A few days later, Hill met with Cooper, who told him that he’d been issued a warning for criminal trespass and that he was banned from attending school events.
There have been other hassles between Hill and Lake Worth school officials since then. He admittedly snuck into one football game and was asked to leave. And in 2004, when Hill went to a “Meet the Coaches” event and started asking questions about what precautions the football coaches were taking to prevent their players from getting heatstroke, at least one of the coaches called Cooper afterward to complain about Hill’s aggressive attitude. Friends of Hill’s who were at the meeting said he did nothing out of line.
Hill has been trying to get the ban lifted ever since. A school district attorney said Hill’s lawyer has been told what he needs to do to be allowed to go to his children’s games and school functions again. But his attorney, Monica Cooper, said Hill has never received any list of actions needed to get his status changed.

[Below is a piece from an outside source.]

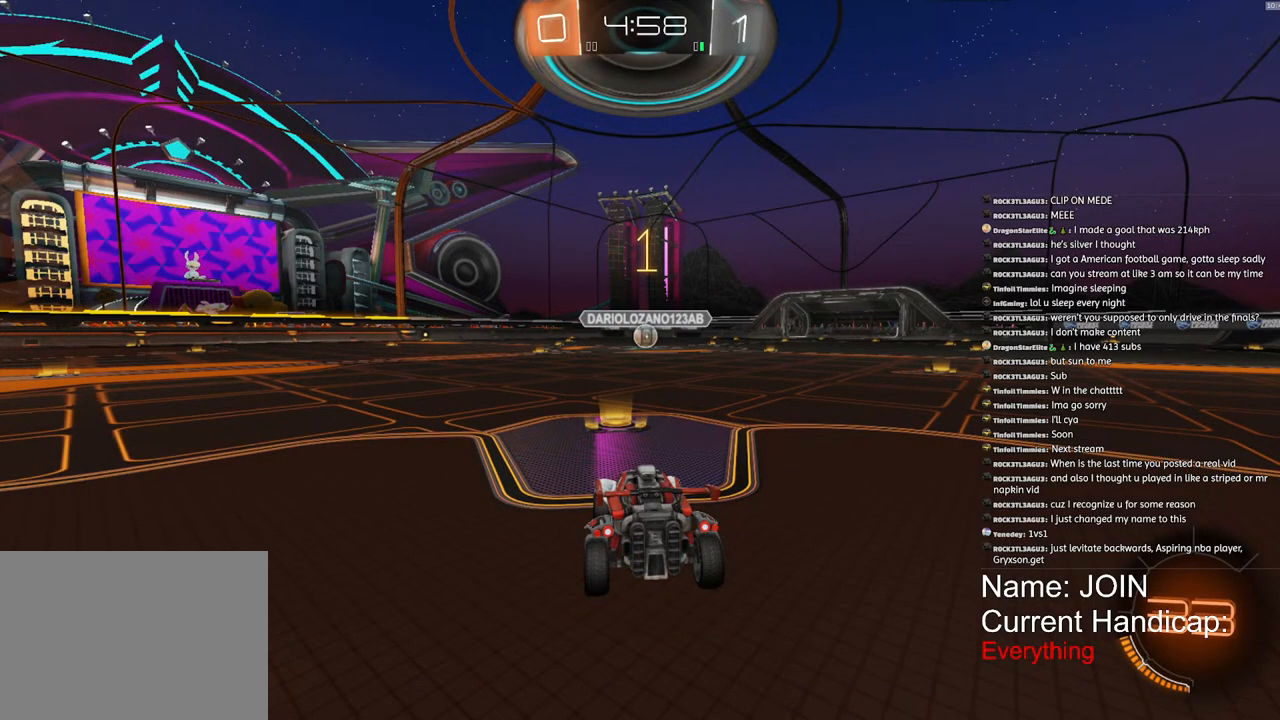
{"buttons": ["R2"], "left_stick": "left", "right_stick": "center", "events": [[450, "left_stick", "left"]]}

Hill’s friends and supporters say that Lake Worth school officials’ reactions have been unfair and as overblown in their treatment of Hill as school officials think Hill himself has been. His friends believe problems with the district stem from the simple fact of his size, and the shadow of the 1999 incident in which Hill, as part of the North Richland Hills SWAT team, shot and killed 25-year-old Troy Davis, son of author Barbara Davis, in a raid on the author’s home. The cops were there because an informant had said the younger Davis was growing marijuana; police were told that Davis was armed and dangerous. When police broke in, Davis indeed had a gun; Hill shot him twice. The shooting was found to be legal, but Hill was outspoken in criticizing his department’s use of the SWAT team on what turned out to be the unverified word of an informant, and he left the force several months later. A civil suit filed on behalf of the Davis family, alleging that the police may have planted the gun, is still working its way through the courts.

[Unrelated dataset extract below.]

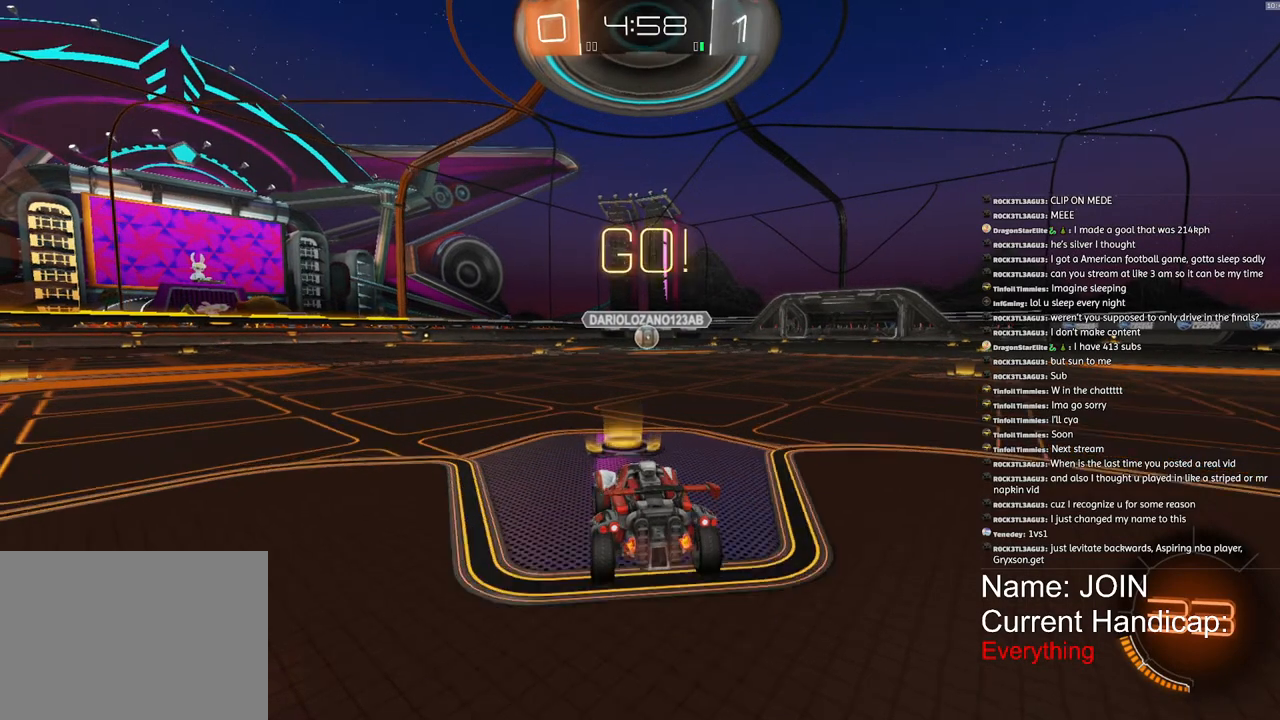
{"buttons": ["R2"], "left_stick": "center", "right_stick": "center", "events": [[150, "left_stick", "down-right"], [383, "left_stick", "center"]]}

School district attorney Lynn Rossi Scott, asked about Hill, responded, “Oh, the murderer.” In defending the school district’s actions, she referred to the Troy Davis shooting and to an incident during SWAT team training at Fort Hood when Hill and others, horsing around, dropped their trousers for a picture; instead of mooning the camera like the others, Hill shows his genitals. A female SWAT team member, who saw neither the photo nor the actual incident, filed harassment charges over it, but the case was dismissed. And Scott also mentioned a case in which she said Hill “pulled a man out of a car and beat him half to death.” Records show that the man, mentally ill, off his medication, and prone to violence, had gotten out of his car and hit Hill in the face. Hill got out, knocked the man down, and had witnesses call police. Hill was not charged with any crime.
Wade Miller, whose son attends the same school as Hill’s children, says that the ban has hurt more than just Hill and his kids. “He’s the guy that’s rooting for every kid, even on the opposing team, to do well,” he said.
Hill’s friend and former SWAT team partner Greg Crane says he’s seen Hill at his best — “which I respect a great, great deal” — as well as at his worst. “And at his worst he is nowhere near the monster that the district is trying to make him out to be. All he wants to do is look out for the kids.”